There is no such thing as failure. Really! You see, most people have been programmed to be afraid of failure. But “failure,” more than anything else, is an attitude. And while attitudes are based on beliefs, most of our beliefs are based on the past – and a version of the past, at that.
All of us can remember times when we didn’t get the results we wanted. We flunked a test, or put together a business plan that didn’t work, or got involved in a romance that turned sour. However, successful people don’t think in terms of failure. They think in terms of results they can learn from. If they try something and it doesn’t work out, they figure they have had a helpful learning experience, and they take new actions to get new results.
Think about it. What is the one asset, the one benefit you have today that you didn’t have in the past? Experience. It is the one thing you have today, that you didn’t have yesterday. Whether you see the experience as positive or negative is all in how you look at it.

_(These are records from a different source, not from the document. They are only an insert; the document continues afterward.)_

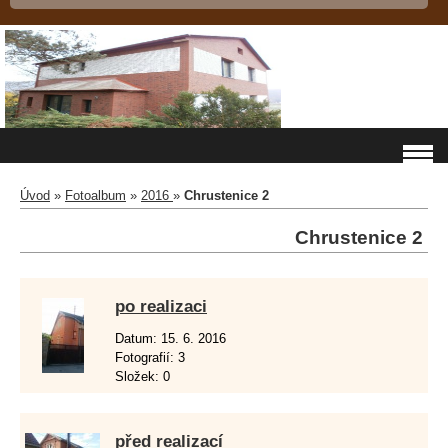
Úvod
»
Fotoalbum
»
2016
»
Chrustenice 2
Chrustenice 2
po realizaci
Datum:
15. 6. 2016
Fotografií:
3
Složek:
0
před realizací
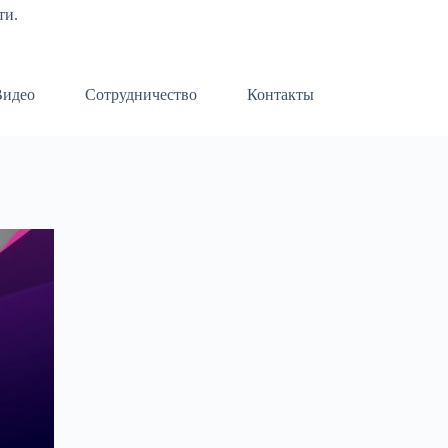
ти.
Видео
Сотрудничество
Контакты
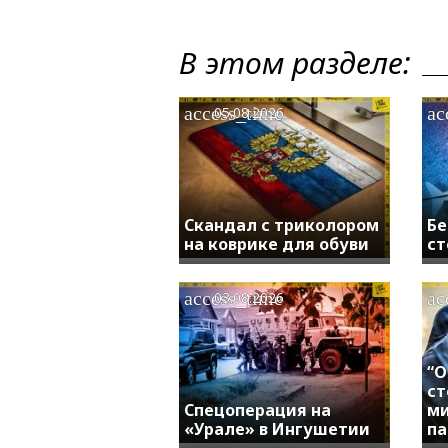
В этом разделе:
access_time
ac
05.08.2026
Скандал с триколором
Бе
на коврике для обуви
ст
access_time
ac
03.08.2026
“О
ст
Спецоперация на
м
«Урале» в Ингушетии
па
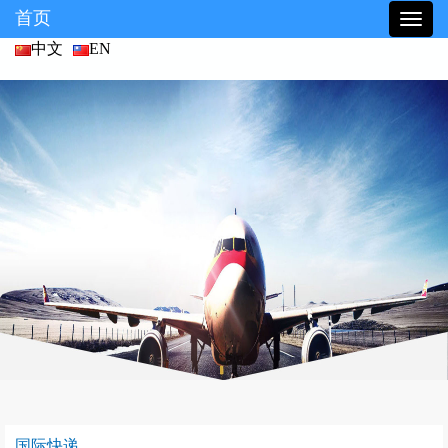
首页
中文
EN
国际快递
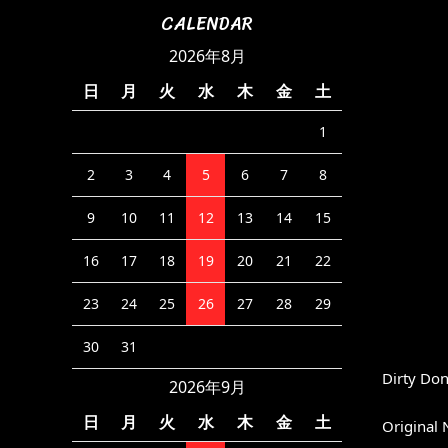
CALENDAR
2026年8月
日
月
火
水
木
金
土
1
2
3
4
5
6
7
8
9
10
11
12
13
14
15
16
17
18
19
20
21
22
23
24
25
26
27
28
29
30
31
Dirty Do
2026年9月
日
月
火
水
木
金
土
Original 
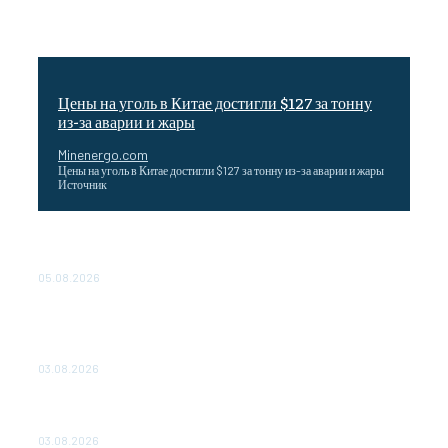
Цены на уголь в Китае достигли $127 за тонну
из-за аварии и жары
Minenergo.com
Цены на уголь в Китае достигли $127 за тонну из-за аварии и жары
Источник
Эффективное обучение: партнеры «Сетевой компании»
удваивают выпуск продукции и снижают потери
05.08.2026
ТЕХНИЧЕСКОЕ ОБСЛУЖИВАНИЕ КОНВЕРТОРНЫХ
ПОДСТАНЦИЙ ПРОЕКТА «CASA-1000» ОБЕСПЕЧЕНО
ДО 2028 ГОДА
03.08.2026
«Роснефть» вносит вклад в изучение и сохранение
популяции дикого северного оленя в России
03.08.2026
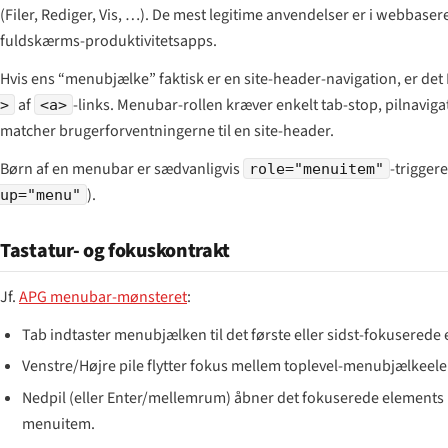
(Filer, Rediger, Vis, …). De mest legitime anvendelser er i webbaser
fuldskærms-produktivitetsapps.
Hvis ens “menubjælke” faktisk er en site-header-navigation, er de
af
-links. Menubar-rollen kræver enkelt tab-stop, pilnaviga
>
<a>
matcher brugerforventningerne til en site-header.
Børn af en menubar er sædvanligvis
-trigger
role="menuitem"
).
up="menu"
Tastatur- og fokuskontrakt
Jf.
APG menubar-mønsteret
:
Tab indtaster menubjælken til det første eller sidst-fokuserede
Venstre/Højre pile flytter fokus mellem toplevel-menubjælkee
Nedpil (eller Enter/mellemrum) åbner det fokuserede elements u
menuitem.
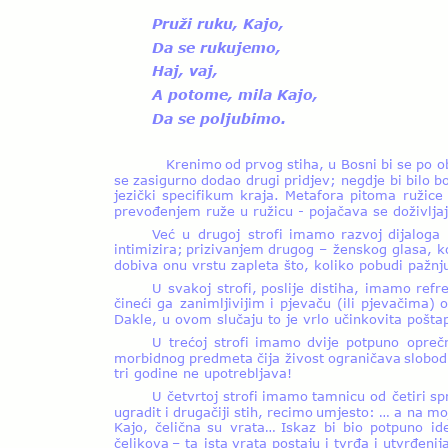
Pruži ruku, Kajo,
Da se rukujemo,
Haj, vaj,
A potome, mila Kajo,
Da se poljubimo. 
Krenimo  
od  
prvog  
stiha,  
u  
Bosni  
bi  
se  
po  
o
se  
zasigurno  
dodao  
drugi  
pridjev;  
negdje  
bi  
bilo  
bo
jezički  
specifikum  
kraja.  
Metafora  
pitoma  
ružice 
prevođenjem ruže u ružicu - pojačava se doživljaj 
Već  
u  
drugoj  
strofi  
imamo  
razvoj  
dijaloga 
intimizira;  
prizivanjem  
drugog  
–  
ženskog  
glasa,  
ko
dobiva onu vrstu zapleta što, koliko pobudi pažnju
U  
svakoj  
strofi,  
poslije  
distiha,  
imamo  
refre
čineći  
ga  
zanimljivijim  
i  
pjevaču  
(ili  
pjevačima)  
o
Dakle, u ovom slučaju to je vrlo učinkovita poštap
U  
trećoj  
strofi  
imamo  
dvije  
potpuno  
opreč
morbidnog  
predmeta  
čija  
živost  
ograničava  
slobod
tri godine ne upotrebljava! 
U  
četvrtoj  
strofi  
imamo  
tamnicu  
od  
četiri  
sp
ugradit  
i  
drugačiji  
stih,  
recimo  
umjesto:  
…  
a  
na  
moj
Kajo,  
čelična  
su  
vrata…  
Iskaz  
bi  
bio  
potpuno  
id
čelikova  
–  
ta  
ista  
vrata  
postaju  
i  
tvrđa  
i  
utvrđenija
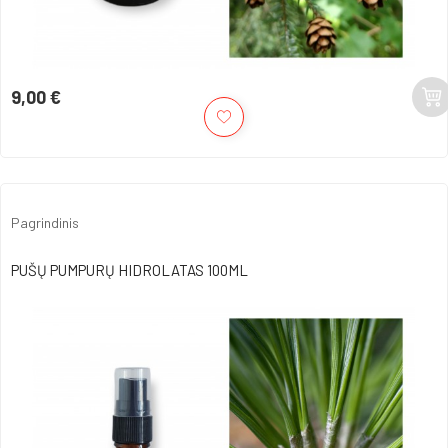
9,00 €
Kaina
Pagrindinis
PUŠŲ PUMPURŲ HIDROLATAS 100ML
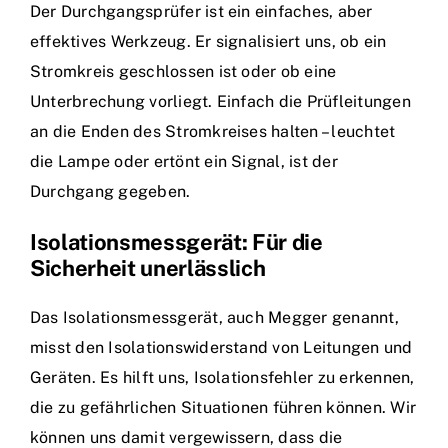
Der Durchgangsprüfer ist ein einfaches, aber
effektives Werkzeug. Er signalisiert uns, ob ein
Stromkreis geschlossen ist oder ob eine
Unterbrechung vorliegt. Einfach die Prüfleitungen
an die Enden des Stromkreises halten – leuchtet
die Lampe oder ertönt ein Signal, ist der
Durchgang gegeben.
Isolationsmessgerät: Für die
Sicherheit unerlässlich
Das Isolationsmessgerät, auch Megger genannt,
misst den Isolationswiderstand von Leitungen und
Geräten. Es hilft uns, Isolationsfehler zu erkennen,
die zu gefährlichen Situationen führen können. Wir
können uns damit vergewissern, dass die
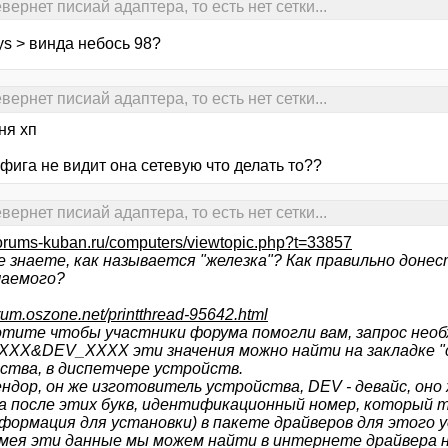
ернет писиай адаптера, то есть нет сетки...
ys > винда небось 98?
ернет писиай адаптера, то есть нет сетки...
ня хп
фига не видит она сетевую что делать то??
ернет писиай адаптера, то есть нет сетки...
/forums-kuban.ru/computers/viewtopic.php?t=33857
не знаете, как называется "железка"? Как правильно дон
аемого?
forum.oszone.net/printthread-95642.html
отите чтобы участники форума помогли вам, запрос нео
ХХ&DEV_ХХХХ эти значения можно найти на закладке "с
ства, в диспетчере устройств.
вендор, он же изготовитель устройства, DEV - девайс, он
а после этих букв, идентификационный номер, который 
(информация для установки) в пакете драйверов для этого 
мея эти данные мы можем найти в интернете драйвера н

Maybe you are afraid of failure, but how do you feel about learning? Fear of failure can stop you before you start. It can stop you from taking the risks you need to take in order to grow. If you redefine failure as learning, as important feedback, there is no longer anything to fear.
There was an article in the Saturday edition of the Wall Street Journal some time ago that posited that by demanding students be “perfect” by getting top grades, and punishing wrong answers with failing grades, we are robbing students of valuable learning experiences. Most people will admit that they learn more from failures than they do from “challenge-free” success. They also remember more.
As a familiar example, Edison tried thousands of different materials before he found the right filament for the electric light bulb. When asked why he didn’t quit, he said, “Why should I? I now know 2,000 things that don’t work!” If you look at your experiences the way Edison did, you are much more likely to achieve success.